Most but not all ISPs offer you free email and possibly web space. At first sight this looks attractive - in fact it is attractive.
A minor drawback is that ISP email tends to give you long and ugly email addresses including the name of the ISP. The length itself can be a nuisance when entering or writing it anywhere.
The major drawback is if and when you want to change ISP, (migrate). Most of us rapidly develop many personal contacts and possibly even more banking, shop and website registrations. Having to change these on migration and notify everyone is a nightmare. Apart from which it has to be done in a panic on migration day - some necessary notifications and email may be missed or irretrievably lost.
The answer is to get ISP-independent email. The well-known free mail hosts are Hotmail and Google (gmail). Personally I always found Hotmail a bind, though lots of people seem happy with it. I don’t fancy having it all going through Google.
There are many pay services. A well-known one is 1 & 1. I looked at them and two or three others before choosing Purple Cloud, who during 2011 were bought by Krystal, which seem to me expensive and business-oriented.
Early 2010 I moved to Tsohost and find them excellent. Particulary the speed and usefulness of their support responses. This site responds more quickly, the support is very fast and good, and I haven’t had the occasional email unreliability that had crept in on Purple Cloud. They provide POP3/SMTP, IMAP and Webmail, but only as part of a web hosting package. Many others will provide email hosting without web space so are cheaper if you only have one domain needing email hosting. (Tsohost’s cheapest hosting package accomodates web space and email hosting for two domains, so is then cost-effective).
What you do is first register a domain. Such as robertos.me.uk.
“.me” and “.uk” domains registered through and hosted by Tsohost cost £7.19 per year and are fully yours - registered in your name with the UK authority Nominet. Some other companies register the domain themselves and just let you use it, which can be messy and expensive if you want to change host.
Having got the domain you can now send and receive with addresses of the form xxxx@yourdomain. You can often forward incoming mail for free to your ISP email, (many domain hosts have a free forwarding service, Tsohost do not), but cannot send directly. You still have to send through your ISP email service, but you can make emails appear as though from your domain. (See below).
There is a drawback to this in that by forwarding email you have three possible points of delay or even failure, Host, ISP mail system, and your ISP connection, instead of just one.
Better than that is to buy email hosting from your domain host.
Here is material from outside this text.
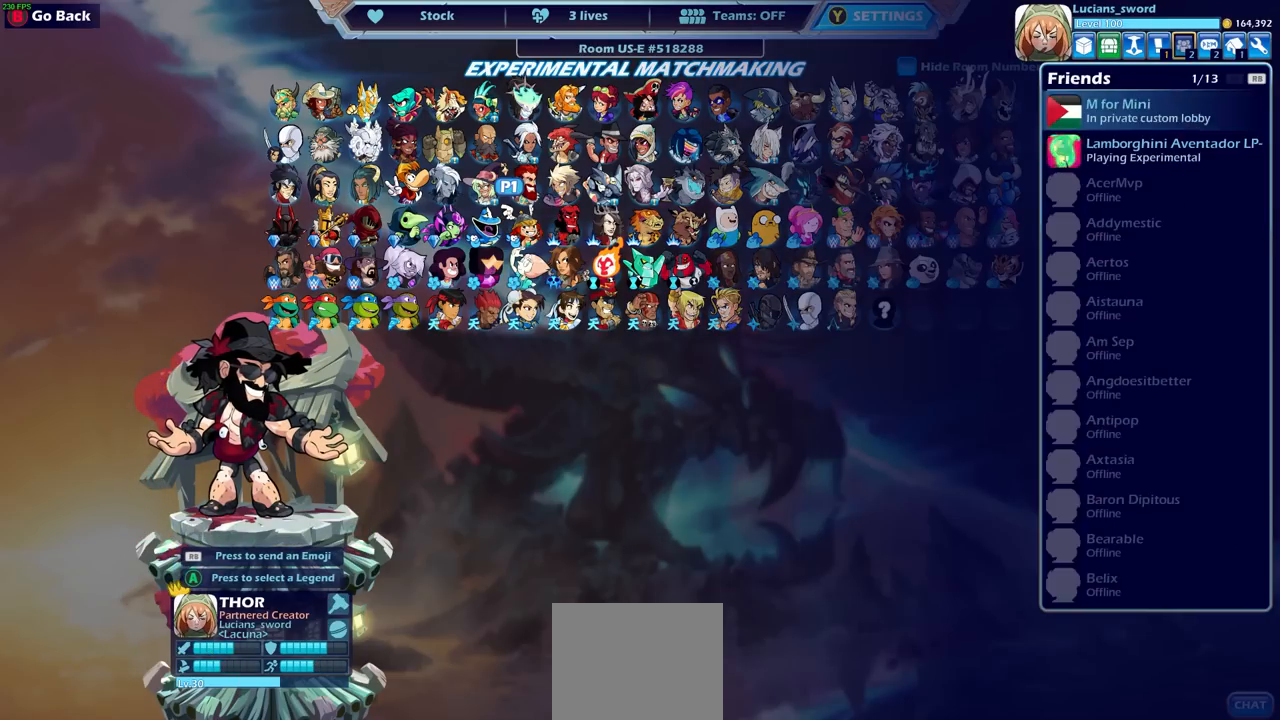
{"buttons": [], "left_stick": "center", "right_stick": "center", "events": [[33, "DPAD_LEFT", "down"], [133, "DPAD_LEFT", "up"], [200, "DPAD_LEFT", "down"], [300, "DPAD_LEFT", "up"], [350, "CROSS", "down"], [450, "CROSS", "up"]]}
You are not reliant on your ISP’s mail service and if your connection goes down you can access your domain webmail from any broadband or even dialup connection.
Tsohost (at the time of writing) charge £14.99 per year for website hosting for two domains, with 10 mail boxes and unlimited aliases included. See their site for current information.
There is one technical problem sometimes encountered with non-ISP mail services. That is that port number 25 for sending email through SMTP, (the normal way of setting up email in Outlook or OE, Windows Mail, Thunderbird and other mail clients), is often blocked by ISPs as an anti-spam measure.
My own ISP does this. Good mail hosts provide at least one alternative port which is the neatest solution. All the above hosts do so.
A less elegant solution is to set your non-ISP E-mail Address and Return Address in the user Information or equivalent in your mail client program, then use the ISP’s SMTP server. The email as received by whoever you send it to appears to be from your domain email unless they go to the trouble of inspecting the detailed header information.
Finally of course you can now have a web site with your own domain - like this one.
Once again, there may be a free forwarding service so you can publish your domain site but visitors see your (free?) ISP-hosted site without knowing that.
Better in my opinion is to buy web hosting. This normally includes mail hosting.
Finally, in case you are unsure about it, for nearly all people Linux hosting is what you need, whether for email, websites, or both. Windows hosting is for website developers who want Microsoft SQL databases and ASP.NET and suchlike. Windows hosting is generally far more expensive than Linux hosting.